Para cuando terminó mi turno, me había enterado de… nada. Excepto que los vídeos que había grabado mi hermano con tanta imprudencia contenían algo de bondage suave, lo que había llevado a Andy a pensar en las marcas de cuerdas en los cuellos de las víctimas.
Así que, en su conjunto, abrir mi mente para mi hermano había sido un ejercicio inútil. Todo lo que había oído solo servía para preocuparme más y no proporcionaba ninguna información adicional que pudiera ayudar a su causa.
Por la noche vendría gente distinta. Nunca había ido a Merlotte's por gusto, ¿debía ir aquella noche? ¿Qué pensaría Bill? Igual era mejor estar con él.
Me sentí sin amigos, no tenía a nadie con quien pudiera hablar de Bill, a nadie que lograra siquiera no quedarse medio asustado solo con verlo. ¿Cómo podía contarle a Arlene que estaba preocupada porque los colegas vampíricos de Bill eran aterradores y despiadados, y que uno de ellos me había mordido la noche pasada, había sangrado sobre mi boca y le habían atravesado con una estaca mientras lo tenía encima? No era la clase de problemas que Arlene estaba preparada para manejar.
No se me ocurrió nadie que lo estuviera. No pude recordar a ninguna chica que se citara con un vampiro y que no fuera una fanática indiscriminada, una colmillera que se liaría con cualquier chupasangres.
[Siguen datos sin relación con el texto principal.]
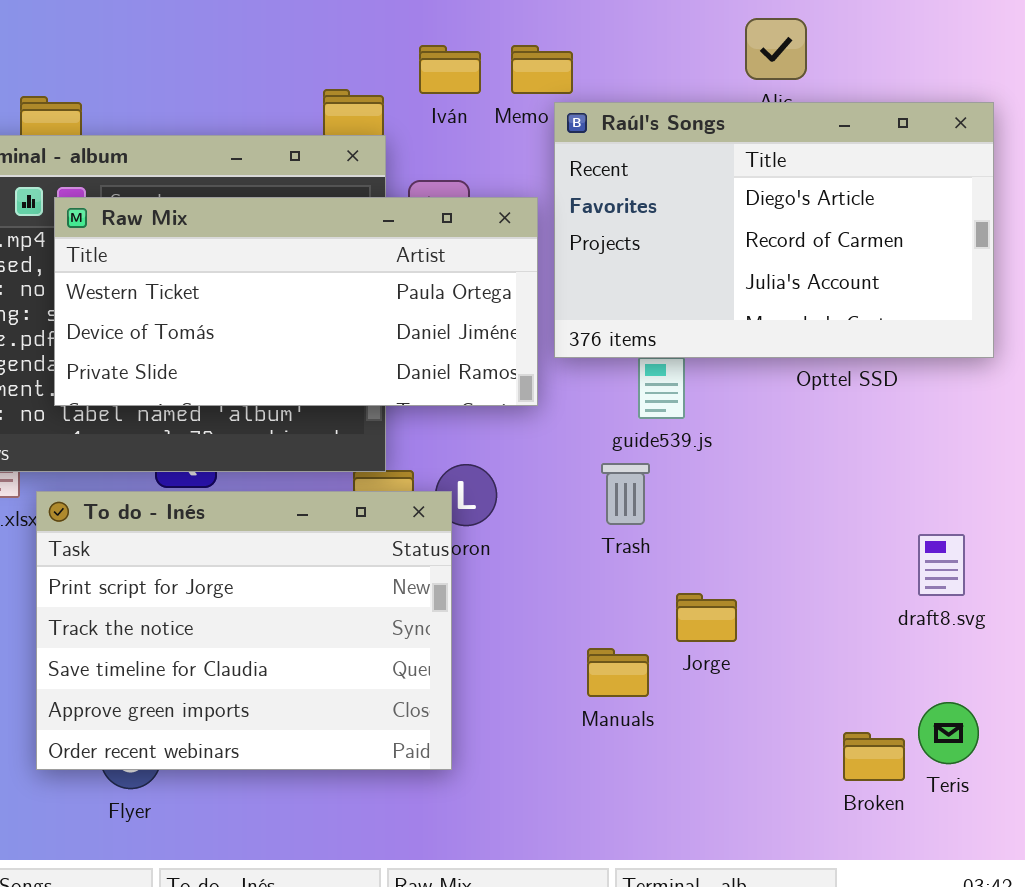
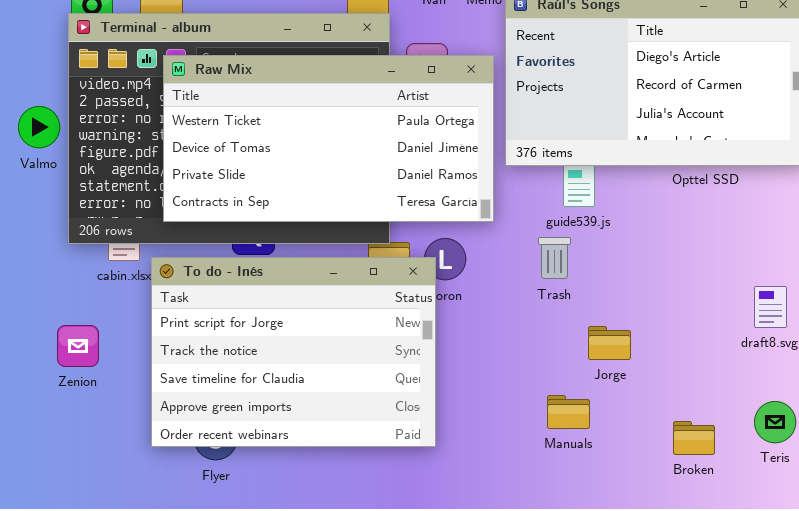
Raw Mix: [54,197,538,406] -> [163,55,494,222], resized
Manuals: [587,648,649,697] -> [547,395,590,429], moved
Broken: [843,732,905,781] -> [673,421,715,455], moved

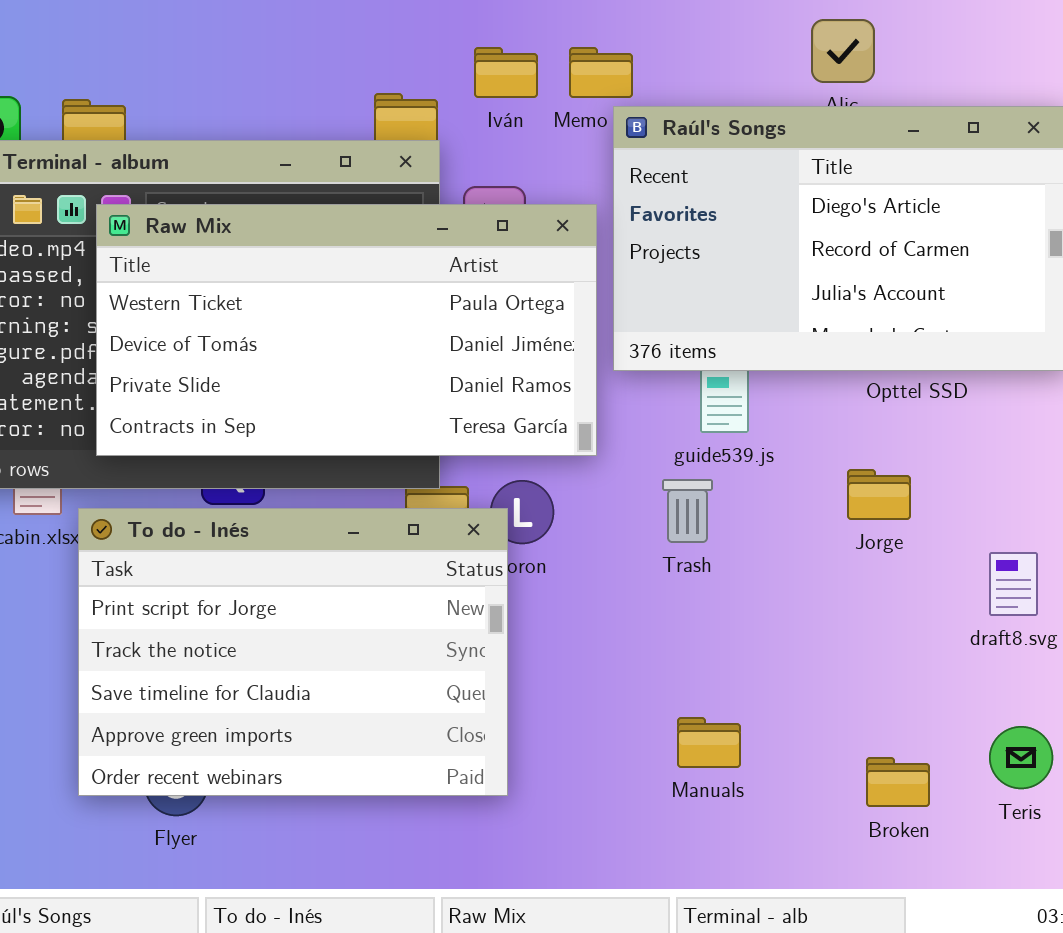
Jorge: [588,326,631,360] -> [847,469,911,520], moved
Para cuando terminó mi turno, mi aspecto físico mejorado ya no lograba darme confianza en mí misma. Me sentí como un bicho raro.
Paseé tranquila por mi hogar, me eché una pequeña siesta y regué las flores de la abuela. Hacia el anochecer comí algo tras calentarlo en el microondas. Vacilé hasta el último momento entre ir o no, y al final me puse una camisa roja y unos pantalones blancos, algunas joyas y salí de vuelta hacia Merlotte's.
Era muy extraño entrar como cliente. Sam estaba al fondo, detrás de la barra, y arqueó las cejas al reparar en mi llegada. Aquella noche trabajaban tres camareras a las que solo conocía de vista, y por la ventanilla de los platos vi que otro cocinero se encargaba de las hamburguesas. Jason estaba en la barra. Por auténtico milagro el taburete contiguo estaba vacío, y me senté en él. Se giró hacia mí con el rostro preparado para una nueva mujer: la boca entreabierta y sonriente, los ojos resplandecientes y bien abiertos. Cuando vio que era yo, su expresión experimentó un cambio cómico.
– ¿Qué demonios estás haciendo aquí, Sookie? -me preguntó con voz indignada.
– Vaya, y yo que creía que no te alegrarías de verme – subrayé. Cuando Sam se detuvo delante de mí, le pedí un bourbon con Coca Cola, sin mirarlo a la cara-. He hecho lo que me pediste, y por ahora nada -susurré a mi hermano-. He venido esta noche para sondear a algunas personas más.
– Gracias, Sookie -dijo tras una larga pausa-. Supongo que no me di cuenta de lo que te pedía. Eh, ¿te has hecho algo en el pelo?
Incluso me pagó la bebida cuando Sam me la sirvió. No teníamos mucho de qué hablar, lo que de hecho fue positivo, ya que trataba de escuchar a los demás clientes. Había unos pocos forasteros, y los sondeé primero para ver si podían ser posibles sospechosos. Tuve que reconocer, reluctante, que no parecía probable. Uno pensaba con intensidad en todo lo que echaba de menos a su esposa, y el trasfondo indicaba que le era fiel. Otro consideraba que era la primera vez que venía al bar y que la bebida parecía buena, y otro se limitaba a concentrarse en permanecer derecho y confiar en ser capaz de conducir de vuelta al motel.
Tomé otra copa.
Jason y yo habíamos estado intercambiando conjeturas sobre a cuánto ascenderían las tarifas de los abogados cuando se resolviera la herencia de la abuela. Echó una mirada a la puerta y dijo:
– Oh, oh.
– ¿Qué ocurre? -pregunté, sin girarme todavía para ver lo que le había sorprendido.
– Hermanita, aquí está tu novio. Y no está solo.